O istese de istemese de bu sonuç daha ihtimalken bile ben bu varlığa, bebeğe dokunamayacağımı biliyordum.

Ama artık kaçar yolum yoktu bu telefon açılacak olumlu da olsa olumsuz da olsa karşı tarafın tepkisi öğrenilecekti.Çünkü biliyordum ki ben bu bebeğe daha ihtimal olduğu zamanda bile bağlanmış olsam bu karar iki kişinin alması gereken bir karardı ve Atlas'ın her ne ise fikrini söylemesi en doğal hakkıydı.

En sonunda ısrarla çalan telefonu açmam ve kulağıma götürmemle Atlas'ın öfkeli sesini zihnimin en derin köşelerine kadar hissetmem bir olmuştu.

"Azra bu kaçıncı arayışım o telefon neden açılmıyor!" Onun öfkeli sesini işitmemle tekrar akmaya başlayan gözyaşlarım onun kızgın halinin hamile olduğumu öğrendiğinde de devam edeceğini bana fısıldar nitelikteydi.

"Azra cevap versene beni delirtmek mi istiyorsun!" Boğazıma düğümlenenleri zor da olsa yutkunarak yollamaya ve ona bölük pörçük de olsa bir cevap vermeye çalışmıştım.

"Atlas..Konuşmamız gerek." Benim ağladığım her tonundan belli olan sesim ahizenin diğer ucundaki Atlas'a ulaşırken onun benim böyle bir halimi beklemediğini kararsız ve panik duygusu taşıyan sesinden anlayabilmiştim.

"Azra bir şey mi oldu neden ağlıyorsun!" Panikleyen ve gittikçe hızlanan nefeslerini işittikçe benim için böylesine endişelenen bir adamın dudaklarından çıkabilecek o kararın bizi bitirebileceği gerçeği zihnimde geri dönülemez bir biçimde yankılarını buluyor, etkilerini en ağır şekilde düşüncelerime bırakıyordu.

"Bize gelsene orada konuşalım.Yarım saate evde oluruz biz de." Derin bu cümlemle mesajı almış ve ayaklanmaya başlamıştı.

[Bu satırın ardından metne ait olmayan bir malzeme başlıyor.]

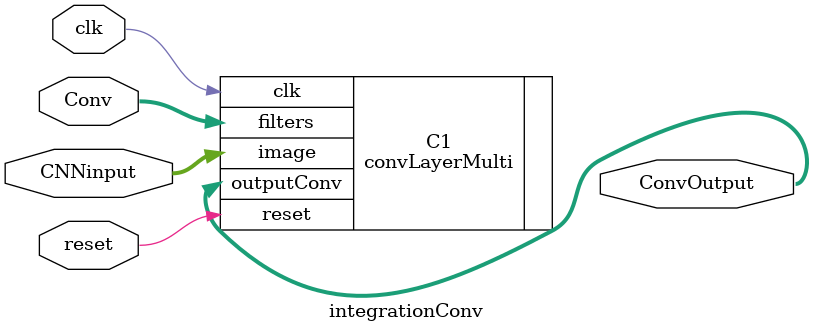
<source format=v>
module integrationConv (clk,reset,CNNinput,Conv,ConvOutput);

parameter DATA_WIDTH = 16;
parameter ImgInW = 32;
parameter ImgInH = 32;
parameter ConvOut = 28;
parameter Kernel = 5;
parameter DepthC = 6;


input clk, reset;
input [ImgInW*ImgInH*DATA_WIDTH-1:0] CNNinput;
input [Kernel*Kernel*DepthC*DATA_WIDTH-1:0] Conv;
output [ConvOut*ConvOut*DepthC*DATA_WIDTH-1:0] ConvOutput;

convLayerMulti C1
(
	.clk(clk),
	.reset(reset),
	.image(CNNinput),
	.filters(Conv),
	.outputConv(ConvOutput)
);

endmodule

</source>
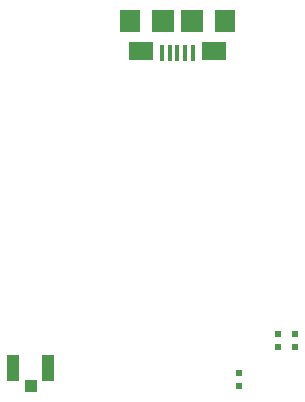
<source format=gbp>
G04 #@! TF.FileFunction,Paste,Bot*
%FSLAX46Y46*%
G04 Gerber Fmt 4.6, Leading zero omitted, Abs format (unit mm)*
G04 Created by KiCad (PCBNEW 4.0.2+dfsg1-stable) date Di 23 Mai 2017 03:16:38 CEST*
%MOMM*%
G01*
G04 APERTURE LIST*
%ADD10C,0.100000*%
%ADD11R,0.400000X1.350000*%
%ADD12R,2.100000X1.600000*%
%ADD13R,1.900000X1.900000*%
%ADD14R,1.800000X1.900000*%
%ADD15R,0.500000X0.600000*%
%ADD16R,1.050000X2.200000*%
%ADD17R,1.000000X1.050000*%
G04 APERTURE END LIST*
D10*
D11*
X60700000Y-95350000D03*
X61350000Y-95350000D03*
X62000000Y-95350000D03*
X62650000Y-95350000D03*
X63300000Y-95350000D03*
D12*
X65100000Y-95225000D03*
X58900000Y-95225000D03*
D13*
X60800000Y-92675000D03*
X63200000Y-92675000D03*
D14*
X58000000Y-92675000D03*
X66000000Y-92675000D03*
D15*
X67250000Y-123550000D03*
X67250000Y-122450000D03*
X70550000Y-120250000D03*
X70550000Y-119150000D03*
X71950000Y-120250000D03*
X71950000Y-119150000D03*
D16*
X48125000Y-122075000D03*
X51075000Y-122075000D03*
D17*
X49600000Y-123600000D03*
M02*

</source>
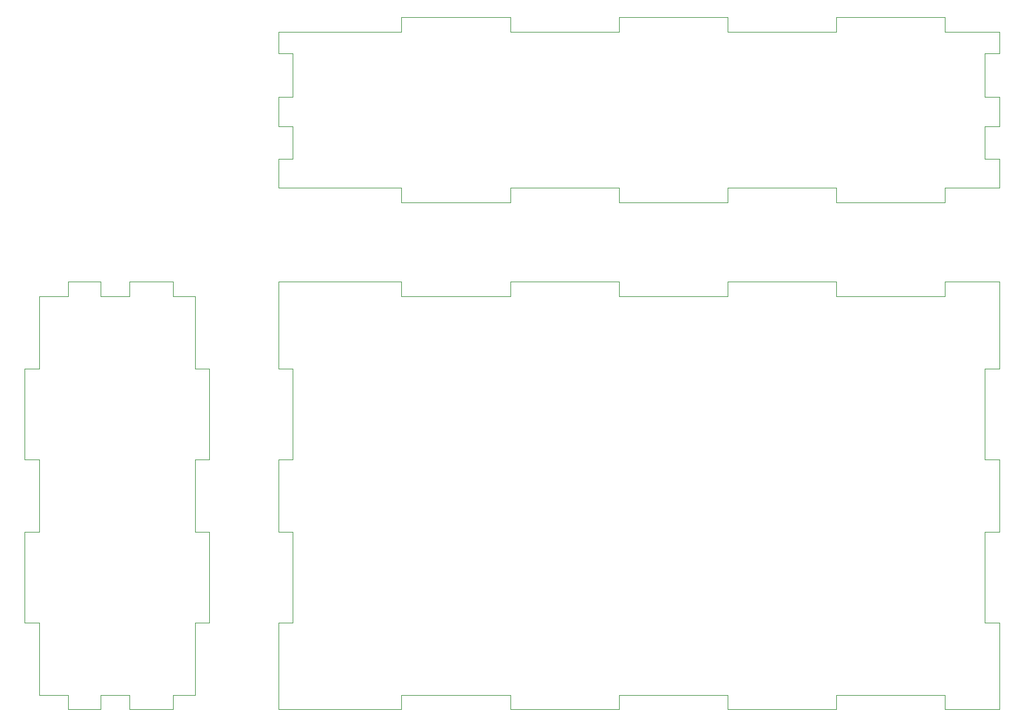
<source format=gko>
%FSLAX44Y44*%
%MOMM*%
G71*
G01*
G75*
G04 Layer_Color=16711935*
%ADD10C,0.0762*%
D10*
X900000Y1080000D02*
Y1100000D01*
Y950000D02*
Y970000D01*
Y950000D02*
X1050000D01*
X1350000Y970000D02*
X1400000D01*
X1200000Y950000D02*
X1350000D01*
X1050000Y970000D02*
X1200000D01*
X750000D02*
X900000D01*
X600000Y950000D02*
X750000D01*
X450000Y970000D02*
X600000D01*
Y950000D02*
Y970000D01*
X750000Y950000D02*
Y970000D01*
X1050000Y950000D02*
Y970000D01*
X1200000Y950000D02*
Y970000D01*
X1350000Y950000D02*
Y970000D01*
Y380000D02*
X1405000D01*
X1350000D02*
Y400000D01*
X1200000Y380000D02*
Y400000D01*
X1050000Y380000D02*
X1200000D01*
X1050000D02*
Y400000D01*
X900000Y380000D02*
Y400000D01*
X750000Y380000D02*
X900000D01*
X750000D02*
Y400000D01*
X600000Y380000D02*
Y400000D01*
X450000Y380000D02*
X600000D01*
Y400000D02*
X750000D01*
X900000D02*
X1050000D01*
X1200000Y400000D02*
X1350000D01*
X430000Y970000D02*
X450000D01*
X430000Y850000D02*
Y970000D01*
Y850000D02*
X450000D01*
X430000Y380000D02*
X450000D01*
X430000D02*
Y500000D01*
X450000D01*
X430000Y725000D02*
X450000D01*
X430000Y625000D02*
X450000D01*
X430000D02*
Y725000D01*
X1405000Y625000D02*
X1425000D01*
X1405000Y725000D02*
X1425000D01*
X1405000Y500000D02*
X1425000D01*
X1405000Y380000D02*
X1425000D01*
X1405000Y850000D02*
X1425000D01*
X1405000Y970000D02*
X1425000D01*
X1425000Y380000D02*
Y400000D01*
Y950000D02*
Y970000D01*
Y850000D02*
Y950000D01*
Y625000D02*
Y725000D01*
X1425000Y380000D02*
Y500000D01*
X1405000D02*
Y625000D01*
Y725000D02*
Y850000D01*
X1400000Y970000D02*
X1405000D01*
X1405000Y970000D01*
X450000Y725000D02*
Y850000D01*
X450000Y500000D02*
Y625000D01*
X140000Y950000D02*
Y970000D01*
X185000Y950000D02*
Y970000D01*
X225000Y950000D02*
Y970000D01*
X285000Y950000D02*
Y970000D01*
Y950000D02*
X315000D01*
X225000Y970000D02*
X285000D01*
X185000Y950000D02*
X225000D01*
X140000Y970000D02*
X185000D01*
X100000Y950000D02*
X140000D01*
X450000Y1140000D02*
Y1185000D01*
Y1225000D02*
Y1285000D01*
X1350000Y1315000D02*
X1405000D01*
X1200000Y1335000D02*
X1350000D01*
X1050000Y1315000D02*
X1200000D01*
X900000Y1335000D02*
X1050000D01*
X750000Y1315000D02*
X900000D01*
X450000D02*
X600000D01*
Y1335000D02*
X750000D01*
X900000Y1315000D02*
Y1335000D01*
X600000Y1315000D02*
Y1335000D01*
X750000Y1315000D02*
Y1335000D01*
X1050000Y1315000D02*
Y1335000D01*
X1200000Y1315000D02*
Y1335000D01*
X1350000Y1315000D02*
Y1335000D01*
X430000Y1140000D02*
X450000D01*
X430000Y1100000D02*
Y1140000D01*
Y1100000D02*
X450000D01*
X430000Y1185000D02*
X450000D01*
X430000D02*
Y1207500D01*
Y1225000D02*
X450000D01*
X430000Y1207500D02*
Y1225000D01*
Y1285000D02*
X450000D01*
X430000D02*
Y1315000D01*
X450000D01*
X1350000Y1080000D02*
Y1100000D01*
X1200000Y1080000D02*
Y1100000D01*
X750000Y1080000D02*
Y1100000D01*
X600000Y1080000D02*
Y1100000D01*
X900000Y1080000D02*
X1050000D01*
X600000D02*
X750000D01*
X450000Y1100000D02*
X600000D01*
X750000D02*
X900000D01*
X1050000Y1080000D02*
Y1100000D01*
X1200000D01*
Y1080000D02*
X1350000D01*
Y1100000D01*
X1350000Y1100000D01*
X1405000D01*
Y1315000D02*
X1425000D01*
Y1285000D02*
Y1315000D01*
X1405000Y1285000D02*
X1425000D01*
Y1207500D02*
Y1225000D01*
X1405000D02*
X1425000D01*
Y1185000D02*
Y1207500D01*
X1405000Y1185000D02*
X1425000D01*
X1405000Y1100000D02*
X1425000D01*
Y1140000D01*
X1405000D02*
X1425000D01*
X1405000Y1225000D02*
Y1285000D01*
Y1140000D02*
Y1185000D01*
X100000Y400000D02*
X140000D01*
Y380000D02*
X185000D01*
Y400000D02*
X225000D01*
Y380000D02*
X285000D01*
Y400000D02*
X315000D01*
X285000Y380000D02*
Y400000D01*
X225000Y380000D02*
Y400000D01*
X185000Y380000D02*
Y400000D01*
X140000Y380000D02*
Y400000D01*
X315000Y725000D02*
X335000D01*
X315000Y625000D02*
X335000D01*
X315000Y500000D02*
X335000D01*
Y725000D02*
Y850000D01*
X315000D02*
X335000D01*
Y500000D02*
Y625000D01*
X315000Y850000D02*
Y950000D01*
Y625000D02*
Y725000D01*
Y400000D02*
Y500000D01*
X80000D02*
Y625000D01*
X80000Y725000D02*
Y850000D01*
X100000Y625000D02*
Y725000D01*
X80000Y625000D02*
X100000D01*
X80000Y725000D02*
X100000D01*
X80000Y500000D02*
X100000D01*
Y400000D02*
Y500000D01*
X80000Y850000D02*
X100000D01*
Y950000D01*
M02*

</source>
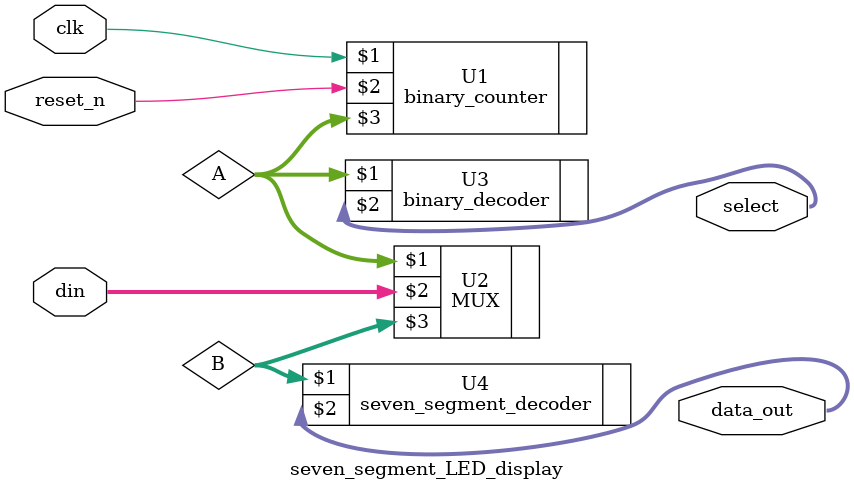
<source format=v>
/*****N digits seven_segment_LED_display*****/
module seven_segment_LED_display(clk,reset_n,data_out,select,din);
parameter N=4;
parameter M=2;//square root of N
input [4*N-1:0]din;
input clk,reset_n;
output [6:0]data_out;
output [N-1:0]select;
wire [M-1:0]A;
wire [3:0]B;
	binary_counter U1(clk,reset_n,A);
	MUX U2(A,din,B);
	binary_decoder U3(A,select);
	seven_segment_decoder U4(B,data_out);
endmodule

</source>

Hastanenin otoparkına ilerlerken bir kelime bile konuşmayan Derin beni kendi içsel çekişmelerimle mücadele etmem için rahatsız etmemeye uğraşıyordu.Bir an olsun kolumdan çıkmayan ve desteğini esirgemeyen Derin en güvenli ve kısa sürede Etiler'deki öğrenci evimize gitmemiz için çabalıyordu.

*****

Derin'in arabası oturduğumuz apartmanın önünde durduğunda Atlas'ın çoktan gelmiş olduğunu farketmiştik.

Arabanın camından çakışan gözlerimiz sözsüz duygu diyaloglarına başlarken elalardaki endişe metrelerce öteden bile belirgindi.Endişeli bakışlarını çekip hızla arabadan inen Atlas bize doğru gelmeye başlamıştı.Yolu öyle hızlı arşınlamıştı ki o yanımda bittiğinde ben arabadan daha yeni çıkmıştım.

Kollarıma yapışan güçlü elleri bedenimi bedenine perçinlerken kuzguni siyah saçların çevrelediği yüzü ve sert hatları şuanda sinirlenmenin eşiğinde olduğunu bana yansıtıyordu.

"Ben daha fazla delirmeden önce ne oldu anlatacak mısın Azra?" Sert hatlarına nazaran daha sakin bir öfkeyi barındıran sesi kendini dizginlemek için epey çaba harcadığını belli ediyordu.Onu böyle görmeme sebep olduğumu bilmek içimden kendime küfürler etmemi sağlasa da benim esas endişelendiğim konu birazdan takınacağı ruh haliydi.

"Eve geçelim her şeyi anlatacağım bizim büyük bir sorunumuz var." Benim dolan gözlerime kızgın bakışları dalgalanan Atlas bir anlık yumuşama gafletine düşse de öfkesini hatırlayıp tekrar sert mizaçını takınmıştı.

"Benim kafayı sıyırmama sebep olacaksın anlat artık şunu!" Atlas'ın neredeyse bağıran ses tonuna karşın en başından beri sessiz bir şekilde bizi izleyen Derin araya girmiş ve benim akmak için fırsat kollayan gözyaşlarımın arasından Atlas'a bir dur demişti.

"Bak bugün Azra yeterince gerildi eve geçelim her şeyi anlatacak sana zaten sadece biraz sabır." Atlas güçlü bir nefesi bünyesine çekip geri verdikten sonra yaptığı tek şey olumlu anlamda başını sallamak olmuştu.